Detecting Attomolar Concentrations of Interleukin IL-17A via Pollen-Based Nanoplasmonic Biochips.

Interleukins are involved in several diseases and cancers, and their detection and monitoring are of great interest. Their low abundance and short half-lives suggest the need to develop rapid, specific, and highly sensitive detection platforms, easily integrable in point-of-care (POC) systems. Among the other interleukins, interleukin IL-17A is associated with inflammations, neurodegenerative diseases, and cancers, and no biosensors have been previously reported for its detection. In this work, for the detection of IL-17A, a highly sensitive nanoplasmonic sensor based on natural nanostructures like pollen shells, covered by a gold film and a bio-receptor layer, is presented.
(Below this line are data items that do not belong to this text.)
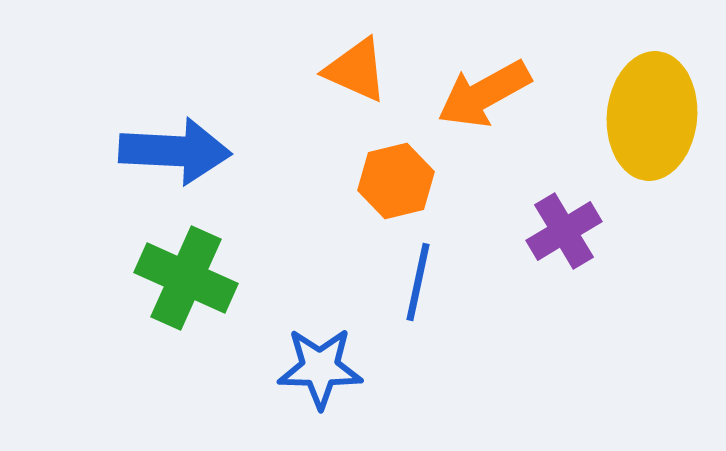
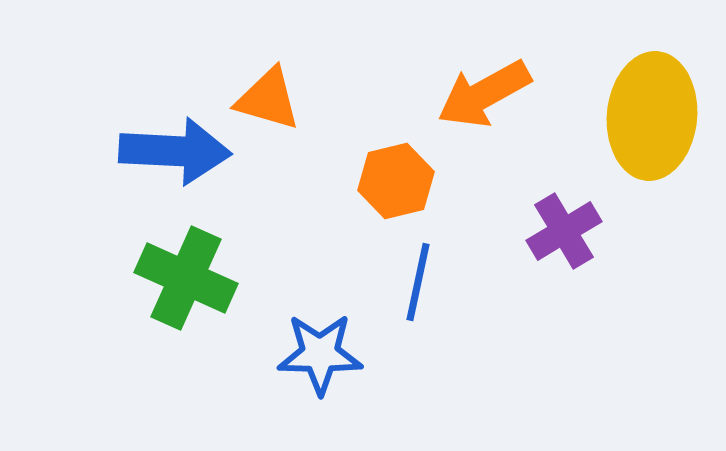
orange triangle: moved 88 px left, 29 px down; rotated 8 degrees counterclockwise
blue star: moved 14 px up
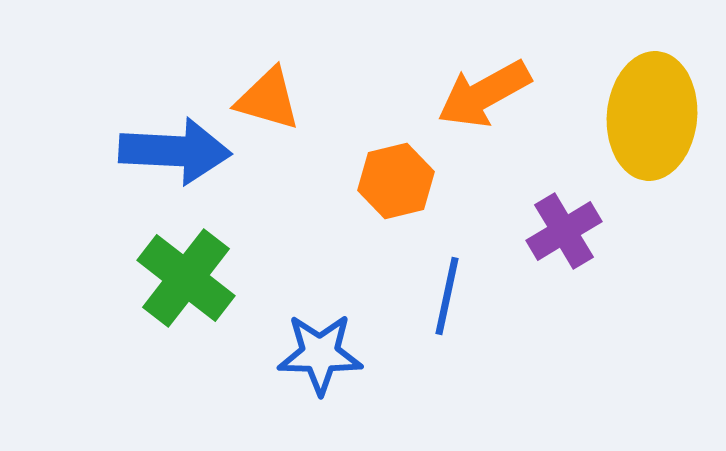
green cross: rotated 14 degrees clockwise
blue line: moved 29 px right, 14 px down
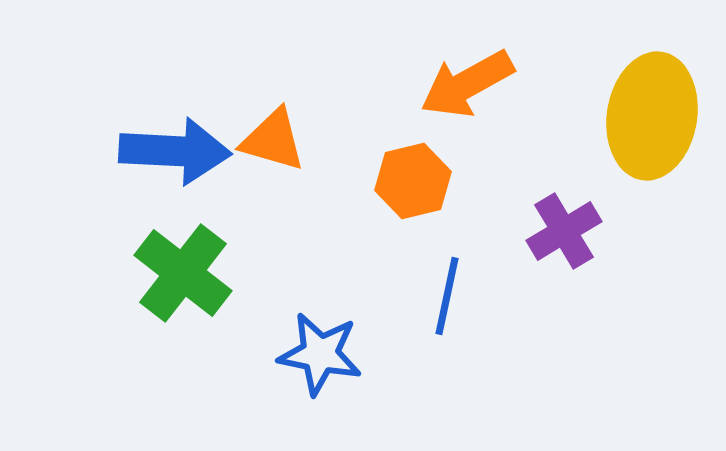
orange arrow: moved 17 px left, 10 px up
orange triangle: moved 5 px right, 41 px down
yellow ellipse: rotated 4 degrees clockwise
orange hexagon: moved 17 px right
green cross: moved 3 px left, 5 px up
blue star: rotated 10 degrees clockwise
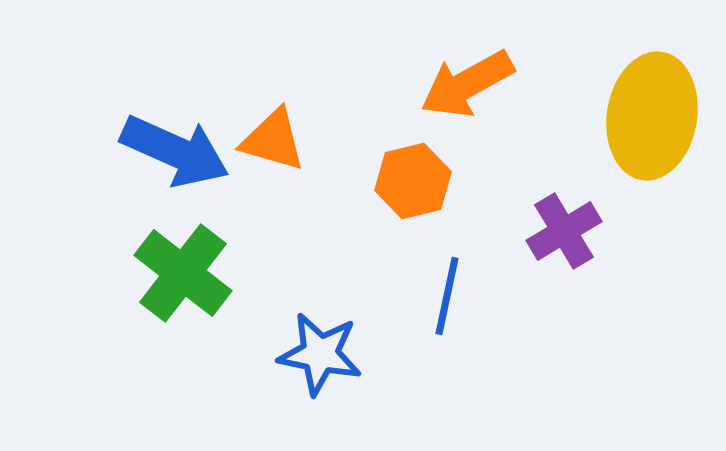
blue arrow: rotated 21 degrees clockwise
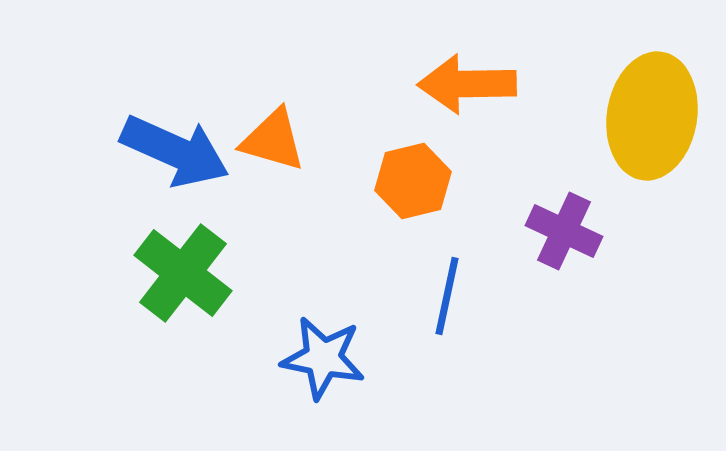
orange arrow: rotated 28 degrees clockwise
purple cross: rotated 34 degrees counterclockwise
blue star: moved 3 px right, 4 px down
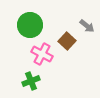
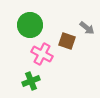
gray arrow: moved 2 px down
brown square: rotated 24 degrees counterclockwise
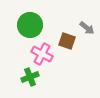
green cross: moved 1 px left, 4 px up
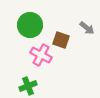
brown square: moved 6 px left, 1 px up
pink cross: moved 1 px left, 1 px down
green cross: moved 2 px left, 9 px down
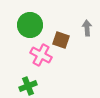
gray arrow: rotated 133 degrees counterclockwise
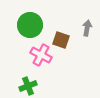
gray arrow: rotated 14 degrees clockwise
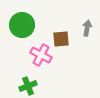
green circle: moved 8 px left
brown square: moved 1 px up; rotated 24 degrees counterclockwise
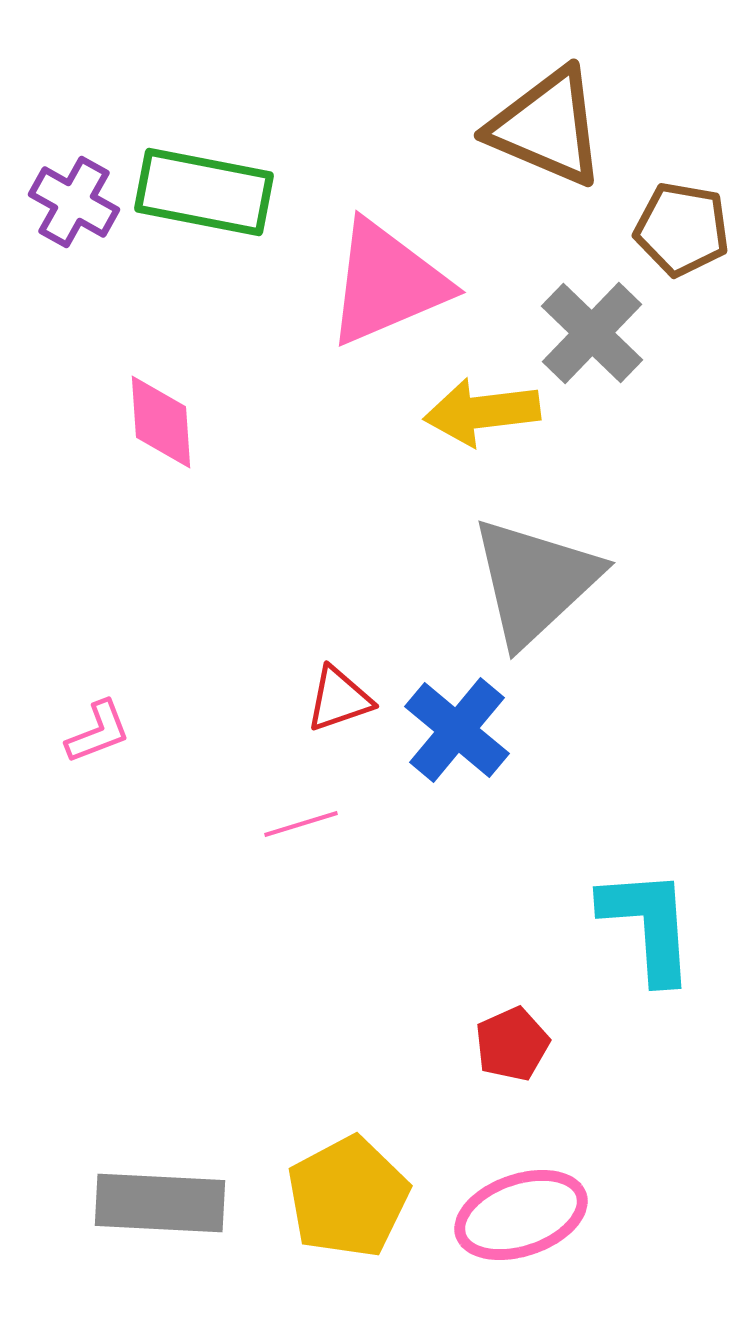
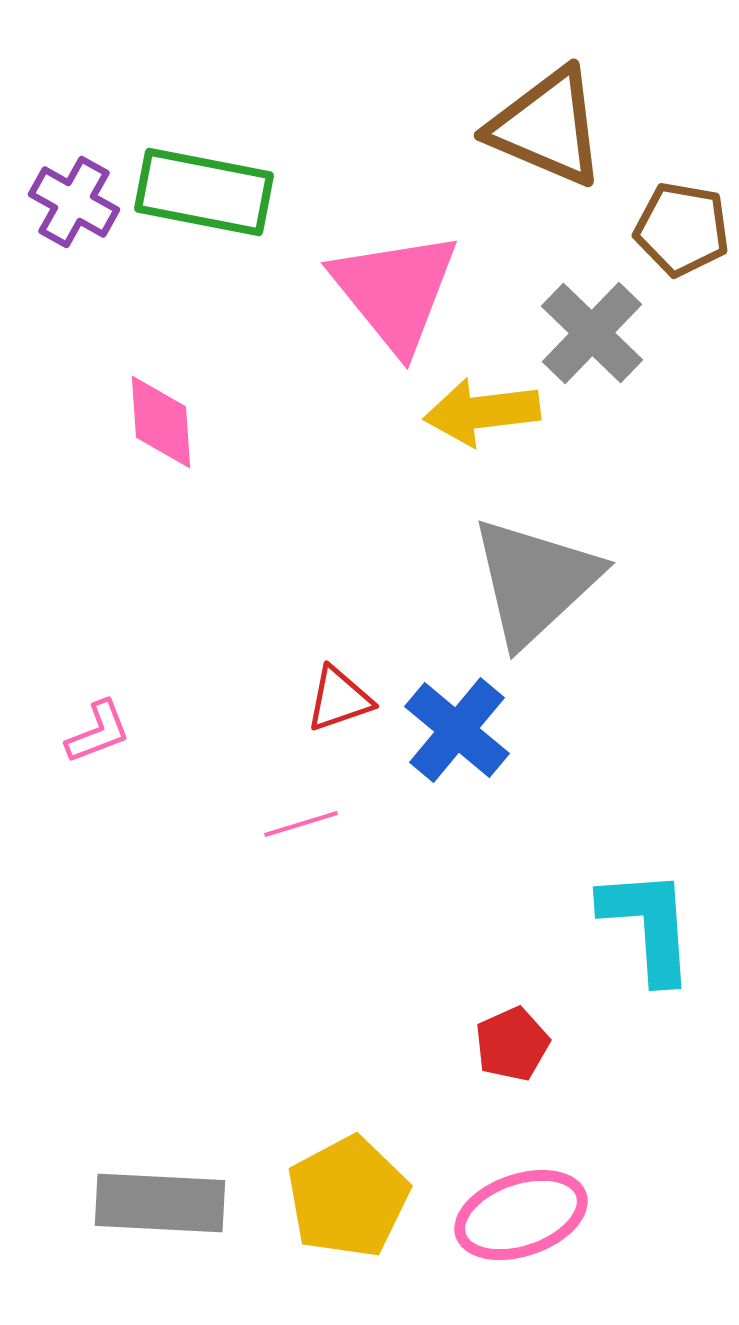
pink triangle: moved 8 px right, 8 px down; rotated 46 degrees counterclockwise
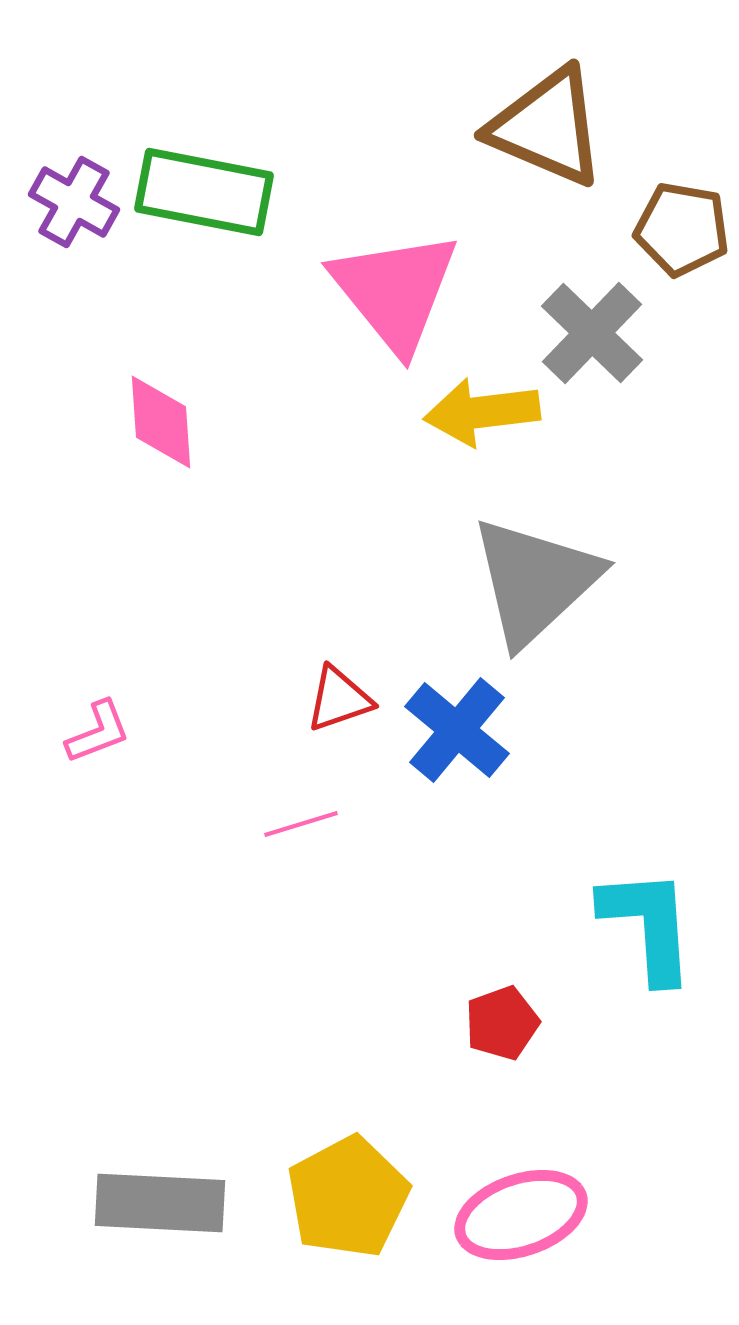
red pentagon: moved 10 px left, 21 px up; rotated 4 degrees clockwise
Hybrid plasmonic modes are exploited to reach high sensitivity without using costly techniques to fabricate periodic nanostructures, such as electron beam lithography. A transparent amino-modified glass substrate is functionalized with carboxylic activated pollen via carbodiimide chemistry. Then, the pollen-based nanostructures are covered by a gold film and derivatized by an immuno-layer specific to IL-17A recognition. The developed IL-17A biosensor is monitored via a simple, small-sized, and low-cost experimental setup, demonstrating high selectivity, a fast response time of about five minutes, and sensitivity with a limit of detection in the ag/mL concentration range. The biosensor allows for the detection of IL-17A in complex solutions thanks to the possibility of high dilution, an advantageous aspect to POC systems.